[Stored data]

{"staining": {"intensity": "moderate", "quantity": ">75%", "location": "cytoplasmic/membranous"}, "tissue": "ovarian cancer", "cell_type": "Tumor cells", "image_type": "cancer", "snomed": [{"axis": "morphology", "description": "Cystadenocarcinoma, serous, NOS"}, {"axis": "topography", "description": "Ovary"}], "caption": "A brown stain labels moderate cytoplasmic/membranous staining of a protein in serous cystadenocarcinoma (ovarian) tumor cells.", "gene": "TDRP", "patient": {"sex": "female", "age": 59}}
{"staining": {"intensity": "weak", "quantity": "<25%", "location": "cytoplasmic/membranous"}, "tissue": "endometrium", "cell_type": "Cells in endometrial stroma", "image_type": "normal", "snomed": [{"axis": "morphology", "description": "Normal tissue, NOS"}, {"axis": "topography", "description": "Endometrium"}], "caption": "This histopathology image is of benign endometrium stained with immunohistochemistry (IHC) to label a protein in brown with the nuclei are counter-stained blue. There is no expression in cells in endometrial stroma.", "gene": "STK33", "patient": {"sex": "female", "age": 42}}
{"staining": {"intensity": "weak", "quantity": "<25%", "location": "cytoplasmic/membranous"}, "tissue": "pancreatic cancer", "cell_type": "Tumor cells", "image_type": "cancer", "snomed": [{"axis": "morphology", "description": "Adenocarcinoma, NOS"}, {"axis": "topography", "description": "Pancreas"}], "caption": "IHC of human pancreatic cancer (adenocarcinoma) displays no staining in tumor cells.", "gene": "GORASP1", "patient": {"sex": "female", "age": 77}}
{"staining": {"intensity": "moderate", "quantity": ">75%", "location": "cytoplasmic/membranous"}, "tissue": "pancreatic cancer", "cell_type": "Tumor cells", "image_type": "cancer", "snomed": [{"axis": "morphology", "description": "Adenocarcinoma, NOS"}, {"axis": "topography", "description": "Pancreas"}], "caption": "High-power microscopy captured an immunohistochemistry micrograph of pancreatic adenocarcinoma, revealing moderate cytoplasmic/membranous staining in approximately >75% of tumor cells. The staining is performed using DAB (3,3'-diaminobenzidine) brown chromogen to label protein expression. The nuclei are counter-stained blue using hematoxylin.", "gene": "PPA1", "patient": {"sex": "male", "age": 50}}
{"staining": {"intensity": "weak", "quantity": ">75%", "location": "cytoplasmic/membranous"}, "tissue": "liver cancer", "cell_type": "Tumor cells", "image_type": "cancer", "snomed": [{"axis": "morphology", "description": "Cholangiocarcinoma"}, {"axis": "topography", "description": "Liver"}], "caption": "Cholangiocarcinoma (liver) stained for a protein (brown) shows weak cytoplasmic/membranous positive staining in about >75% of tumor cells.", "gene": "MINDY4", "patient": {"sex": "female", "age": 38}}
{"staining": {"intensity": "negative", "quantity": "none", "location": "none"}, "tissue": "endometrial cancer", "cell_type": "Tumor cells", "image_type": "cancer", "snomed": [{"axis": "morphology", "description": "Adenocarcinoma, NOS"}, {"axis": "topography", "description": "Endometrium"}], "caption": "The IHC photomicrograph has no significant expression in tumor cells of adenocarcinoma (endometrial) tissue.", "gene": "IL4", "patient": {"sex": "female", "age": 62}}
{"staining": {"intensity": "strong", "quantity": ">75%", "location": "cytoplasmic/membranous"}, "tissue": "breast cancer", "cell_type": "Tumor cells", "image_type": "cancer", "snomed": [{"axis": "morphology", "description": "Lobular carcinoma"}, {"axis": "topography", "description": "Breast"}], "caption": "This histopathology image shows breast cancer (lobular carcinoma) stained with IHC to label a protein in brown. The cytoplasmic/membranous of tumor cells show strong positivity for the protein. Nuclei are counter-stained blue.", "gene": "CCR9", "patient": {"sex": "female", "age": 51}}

WORK ORDER: Working from the entries above, return all lines that contain "with".

OUTPUT FOR THIS EXERCISE:
{"staining": {"intensity": "weak", "quantity": "<25%", "location": "cytoplasmic/membranous"}, "tissue": "endometrium", "cell_type": "Cells in endometrial stroma", "image_type": "normal", "snomed": [{"axis": "morphology", "description": "Normal tissue, NOS"}, {"axis": "topography", "description": "Endometrium"}], "caption": "This histopathology image is of benign endometrium stained with immunohistochemistry (IHC) to label a protein in brown with the nuclei are counter-stained blue. There is no expression in cells in endometrial stroma.", "gene": "STK33", "patient": {"sex": "female", "age": 42}}
{"staining": {"intensity": "strong", "quantity": ">75%", "location": "cytoplasmic/membranous"}, "tissue": "breast cancer", "cell_type": "Tumor cells", "image_type": "cancer", "snomed": [{"axis": "morphology", "description": "Lobular carcinoma"}, {"axis": "topography", "description": "Breast"}], "caption": "This histopathology image shows breast cancer (lobular carcinoma) stained with IHC to label a protein in brown. The cytoplasmic/membranous of tumor cells show strong positivity for the protein. Nuclei are counter-stained blue.", "gene": "CCR9", "patient": {"sex": "female", "age": 51}}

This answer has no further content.